BEGIN Excerpt to read

Rauner: “Are you sure? Because if you want I can bring back the whole store for you!”
Madigan: “Uh - what’s the matter, Governor?”
Rauner: “WHAT’S THE MATTER? I’ll tell you “what’s the matter!” I go out of my way for you! I do everything to try and make you happy. I feed you, I clean you, I dress you, and what thanks do I get? “Oh, you sent us an unbalanced budget, Bruce, We can’t pass RTW without support, Bruce!
You’re $4 billion dollars off, Bruce! No one is voting for your Property Tax Freeze, Bruce!”
“Well, I’ll get your political power, your votes, your cooperation, your insider support, your APPLES! But you better start showing me a little appreciation around here, Mr. MAN!”
- Anonymous - Friday, Jul 10, 15 @ 1:50 pm:
I say we can teach an old dog new tricks.
- dupage dan - Friday, Jul 10, 15 @ 1:57 pm:
Sometimes even the best athletes overstay their welcome in the big leagues. I suggest it would be better going out at the top of your game.
Like right now.
Or, I’m gonna be that guy who takes you down a peg or 2. And folks will remember you for that downfall and not for all the power and control you happily wielded for the last generation.

END Excerpt to read
BEGIN Records

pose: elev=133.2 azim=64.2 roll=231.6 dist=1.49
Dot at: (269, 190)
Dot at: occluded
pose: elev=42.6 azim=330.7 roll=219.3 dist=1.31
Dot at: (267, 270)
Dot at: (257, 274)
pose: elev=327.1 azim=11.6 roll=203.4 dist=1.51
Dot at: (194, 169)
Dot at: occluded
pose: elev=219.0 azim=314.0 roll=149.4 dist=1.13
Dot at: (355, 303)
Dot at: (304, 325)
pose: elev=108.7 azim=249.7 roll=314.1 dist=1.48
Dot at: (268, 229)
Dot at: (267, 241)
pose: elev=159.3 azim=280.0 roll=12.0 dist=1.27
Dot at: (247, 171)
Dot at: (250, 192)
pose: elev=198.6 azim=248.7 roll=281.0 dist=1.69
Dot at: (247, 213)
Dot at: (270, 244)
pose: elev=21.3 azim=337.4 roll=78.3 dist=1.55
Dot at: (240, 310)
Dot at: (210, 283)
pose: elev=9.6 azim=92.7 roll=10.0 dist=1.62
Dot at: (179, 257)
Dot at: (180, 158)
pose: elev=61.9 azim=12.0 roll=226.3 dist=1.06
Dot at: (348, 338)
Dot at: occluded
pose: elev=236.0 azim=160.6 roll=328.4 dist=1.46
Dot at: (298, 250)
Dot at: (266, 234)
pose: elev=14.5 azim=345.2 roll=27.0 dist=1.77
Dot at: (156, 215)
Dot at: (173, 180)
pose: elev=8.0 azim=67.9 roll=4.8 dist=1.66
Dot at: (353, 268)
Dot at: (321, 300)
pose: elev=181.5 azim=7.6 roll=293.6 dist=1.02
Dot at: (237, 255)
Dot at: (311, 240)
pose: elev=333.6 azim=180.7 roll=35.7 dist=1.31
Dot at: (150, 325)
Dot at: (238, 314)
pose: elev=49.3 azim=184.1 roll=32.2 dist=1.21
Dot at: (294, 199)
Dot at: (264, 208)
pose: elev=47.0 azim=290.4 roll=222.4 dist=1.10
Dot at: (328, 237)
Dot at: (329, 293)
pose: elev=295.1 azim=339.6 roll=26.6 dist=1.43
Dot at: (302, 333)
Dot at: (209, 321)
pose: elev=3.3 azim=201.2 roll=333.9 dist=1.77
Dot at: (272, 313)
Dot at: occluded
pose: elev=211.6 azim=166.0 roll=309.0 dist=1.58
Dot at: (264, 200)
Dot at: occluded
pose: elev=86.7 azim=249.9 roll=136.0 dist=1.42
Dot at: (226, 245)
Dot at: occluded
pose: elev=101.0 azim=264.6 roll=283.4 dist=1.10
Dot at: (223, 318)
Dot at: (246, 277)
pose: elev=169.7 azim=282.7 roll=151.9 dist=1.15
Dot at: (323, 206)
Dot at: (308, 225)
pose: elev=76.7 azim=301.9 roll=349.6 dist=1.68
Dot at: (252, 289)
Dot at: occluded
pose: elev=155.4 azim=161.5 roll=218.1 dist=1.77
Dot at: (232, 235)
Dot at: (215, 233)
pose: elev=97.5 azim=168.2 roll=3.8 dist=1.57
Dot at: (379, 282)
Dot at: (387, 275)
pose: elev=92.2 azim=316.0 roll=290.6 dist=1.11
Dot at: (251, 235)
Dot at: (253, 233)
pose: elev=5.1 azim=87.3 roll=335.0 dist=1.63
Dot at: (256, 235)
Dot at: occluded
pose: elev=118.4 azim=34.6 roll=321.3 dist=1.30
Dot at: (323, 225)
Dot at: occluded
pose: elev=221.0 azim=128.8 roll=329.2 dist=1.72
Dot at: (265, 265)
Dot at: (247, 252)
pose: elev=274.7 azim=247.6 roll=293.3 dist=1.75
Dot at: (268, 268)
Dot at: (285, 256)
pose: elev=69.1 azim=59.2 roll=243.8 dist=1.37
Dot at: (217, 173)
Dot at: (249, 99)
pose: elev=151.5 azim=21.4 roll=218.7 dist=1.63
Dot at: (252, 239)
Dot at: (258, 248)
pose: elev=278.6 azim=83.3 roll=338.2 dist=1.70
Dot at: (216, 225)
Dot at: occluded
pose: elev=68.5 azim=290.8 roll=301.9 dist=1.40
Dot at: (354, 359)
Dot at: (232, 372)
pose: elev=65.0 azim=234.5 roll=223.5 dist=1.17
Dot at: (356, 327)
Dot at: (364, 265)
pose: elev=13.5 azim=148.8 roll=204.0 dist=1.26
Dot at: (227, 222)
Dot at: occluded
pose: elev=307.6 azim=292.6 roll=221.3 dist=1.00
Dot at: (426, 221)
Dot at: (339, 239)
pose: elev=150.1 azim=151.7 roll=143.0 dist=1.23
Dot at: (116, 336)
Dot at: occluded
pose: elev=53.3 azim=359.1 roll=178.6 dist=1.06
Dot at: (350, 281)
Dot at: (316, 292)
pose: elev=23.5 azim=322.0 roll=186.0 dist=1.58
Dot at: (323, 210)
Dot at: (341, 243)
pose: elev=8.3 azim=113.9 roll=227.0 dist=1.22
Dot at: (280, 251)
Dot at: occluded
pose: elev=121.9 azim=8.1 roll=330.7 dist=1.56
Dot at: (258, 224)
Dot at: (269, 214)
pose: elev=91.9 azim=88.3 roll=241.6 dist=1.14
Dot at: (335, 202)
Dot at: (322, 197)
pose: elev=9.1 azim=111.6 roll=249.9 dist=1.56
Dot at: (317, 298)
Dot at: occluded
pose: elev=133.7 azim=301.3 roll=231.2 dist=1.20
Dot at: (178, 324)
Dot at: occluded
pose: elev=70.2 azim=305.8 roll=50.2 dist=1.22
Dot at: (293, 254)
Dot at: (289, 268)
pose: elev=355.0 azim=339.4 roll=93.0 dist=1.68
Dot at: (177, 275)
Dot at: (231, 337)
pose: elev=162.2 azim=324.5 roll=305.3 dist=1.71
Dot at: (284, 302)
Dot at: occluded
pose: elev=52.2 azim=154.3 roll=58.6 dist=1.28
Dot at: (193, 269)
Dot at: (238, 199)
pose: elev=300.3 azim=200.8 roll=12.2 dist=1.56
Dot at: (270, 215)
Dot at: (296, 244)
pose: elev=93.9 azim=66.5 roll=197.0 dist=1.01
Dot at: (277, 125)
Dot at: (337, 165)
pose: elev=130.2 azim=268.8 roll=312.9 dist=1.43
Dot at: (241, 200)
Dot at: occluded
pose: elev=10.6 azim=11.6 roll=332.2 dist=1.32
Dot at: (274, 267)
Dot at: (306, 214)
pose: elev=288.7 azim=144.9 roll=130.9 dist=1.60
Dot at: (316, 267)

END Records

§ What to do:
- A) Duplicate the Rauner and Madigan comment thread between "Like right now." and "the last generation.", inclusive.
- B) In two sentences, summarize the Rauner and Madigan comment thread.
- C) Resume the Rauner and Madigan comment thread from where it stops.

§ Answer section:
- A)
Like right now.
Or, I’m gonna be that guy who takes you down a peg or 2. And folks will remember you for that downfall and not for all the power and control you happily wielded for the last generation.

- B) In a dialogue, Madigan asks Rauner what's the matter, and Rauner blows up, complaining that he does everything to make Madigan happy but only hears about an unbalanced budget, right-to-work, being $4 billion off, and no votes for his Property Tax Freeze, then demands a little appreciation. Commenters follow, with one saying an old dog can learn new tricks and dupage dan saying even the best athletes overstay their welcome and it's better to go out at the top of your game right now than be remembered for a downfall.

- C)
Like I said - I think Rauner is ALL IN. Does he got the stuff to take Madigan down? I haven’t a clue.
- Beenthereseenthat - Friday, Jul 10, 15 @ 1:57 pm:
Doesn’t matter. The Speaker will smile, say thank you, and then Rauner will walk out of the Speaker’s office. For the Speaker life will go on as usual. The Governor will finally read the State Constitution.
- siriusly - Friday, Jul 10, 15 @ 2:00 pm:
VM!
“Don’t make me angry, you won’t like me when I’m angry.”
Or perhaps more genuinely:
“Pass my agenda, then I’ll sign your SHAM budget!”
- Anonymous - Friday, Jul 10, 15 @ 2:08 pm:
Investment advice. Mike Madigan has built a small fortune.
- hmmm - Friday, Jul 10, 15 @ 2:13 pm:
I need someone to appeal my assessments!
- Anonymous - Friday, Jul 10, 15 @ 2:14 pm:
You have overstayed your welcome.
- Courser - Friday, Jul 10, 15 @ 2:16 pm:
Enjoy retirement.
- Gooner - Friday, Jul 10, 15 @ 2:17 pm:
“Invest a small but to outsiders seemingly significant part of your personal fortune pursuing a job that that in no way suited for.”
Come on, let’s be honest.
Based on his performance so far, does Rauner seem capable of giving sound advice on any topic?
- 47th Ward - Friday, Jul 10, 15 @ 2:19 pm:
Rauner’s advice? Short Illinois bonds.
- Stuff Happens - Friday, Jul 10, 15 @ 2:21 pm:
“There are things that have to be done and you do them and you never talk about them. They can’t be justified. You just do them. Then you forget it.”
- Taxman - Friday, Jul 10, 15 @ 2:35 pm:
Have you considered running for Vice President with Trump? You two are like Peas & Carrots.
- DuPage - Friday, Jul 10, 15 @ 2:43 pm:
Rauner: Rules? In a knife fight? No rules!
https://www.youtube.com/watch?v=NPqhm36sjVE
- Ghost - Friday, Jul 10, 15 @ 2:55 pm:
Always…. No, no,…. Never forget to check your references.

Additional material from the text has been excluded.